Thousands of riot police beat pro-democracy activists on Thursday, chasing them through the streets of the Egyptian capital and dragging some on the ground to break up a demonstration in support of judges who face punishment for blowing the whistle on election fraud.
The violence appeared to signal a tough new no-tolerance stance by the Egyptian government, a top US ally, toward protests demanding reform amid complaints that President Hosni Mubarak has backed off promises of democratic change.
The US State Department said it was "deeply concerned" about the police assault on protesters and would be raising the matter with the government.
"We urge the Egyptian government to permit peaceful demonstrations on behalf of reform and civil liberties," spokesman Sean McCormack told reporters at the State Department's daily briefing.
The protests were called to support two judges from Egypt's highest court who have become heroes of the democracy movement after they went public with claims of fraud during parliament elections last year. The two have been ordered before a court panel for possible disciplinary action.
But the protesters -- who numbered in the hundreds, turning out for a scheduled hearing of the panel on Thursday -- were met by a massive security force, with lines of riot police wielding long sticks and cordoning off streets around the court in downtown Cairo.
Uniformed police chased protesters through the streets, grabbing them and beating some before dragging them toward awaiting trucks or into the entrances of nearby buildings.
Dozens were arrested, police officials said, without giving precise numbers.
"This is what the regime is doing to us ... we are victims and strangers in our homeland," one protester, Hafez el-Fergani, shouted before police chased after him.
Police pulled an elderly woman by her arms, trying to drag her into a police van. When she resisted, the policemen tore the front of her robe, throwing her sprawled on the pavement with her underclothes exposed, said a witness, activist Bothaina Kamel.
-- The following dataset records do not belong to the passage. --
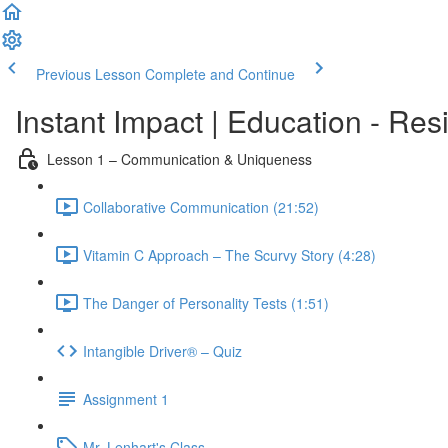
Previous Lesson
Complete and Continue
Instant Impact | Education - Res
Lesson 1 – Communication & Uniqueness
Collaborative Communication (21:52)
Vitamin C Approach – The Scurvy Story (4:28)
The Danger of Personality Tests (1:51)
Intangible Driver® – Quiz
Assignment 1
Mr. Lenhart's Class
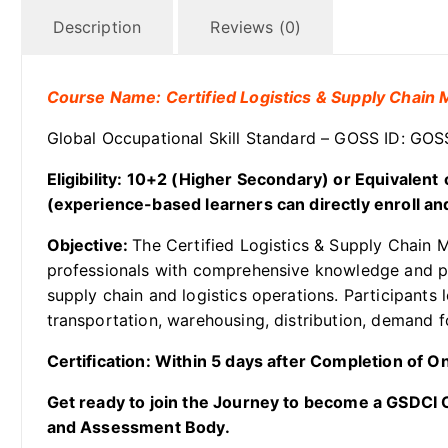
Description
Reviews (0)
Course Name: Certified Logistics & Supply Chai
Global Occupational Skill Standard – GOSS ID: G
Eligibility: 10+2 (Higher Secondary)
or Equivalent
(experience-based learners can directly enroll and
Objective:
The Certified Logistics & Supply Chain 
professionals with comprehensive knowledge and pr
supply chain and logistics operations. Participant
transportation, warehousing, distribution, demand f
Certification: Within 5 days after Completion of 
Get ready to join the Journey to become a GSDCI Ce
and Assessment Body.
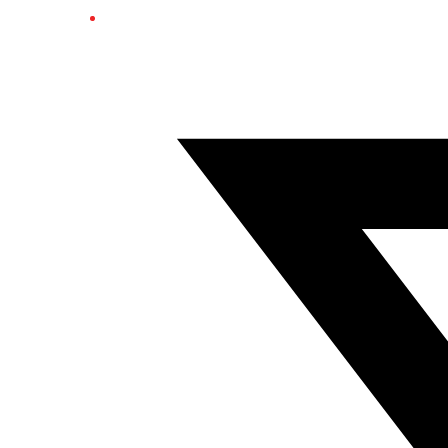
Twitter/X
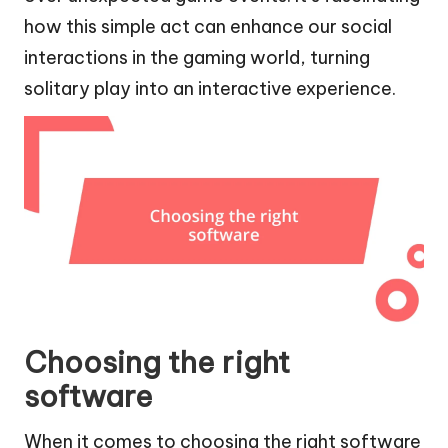
how this simple act can enhance our social
interactions in the gaming world, turning
solitary play into an interactive experience.
Choosing the right
software
When it comes to choosing the right software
Other witnesses reported police pulling women activists and journalists by the hair.
Nearby, police beat a man with sticks, then kicked him after he fell to the pavement, Kamel said.
While most of the protesters were secular activists, police arrested 120 members of the opposition Muslim Brotherhood during a rally held at a mosque in solidarity with the judges, the Brotherhood said on its Web site. The Web site's director, Abdel Gelil el-Sharnoubi, said that about 300 Brotherhood members had been detained across the country, including those arrested in Cairo. The police did not confirm these figures.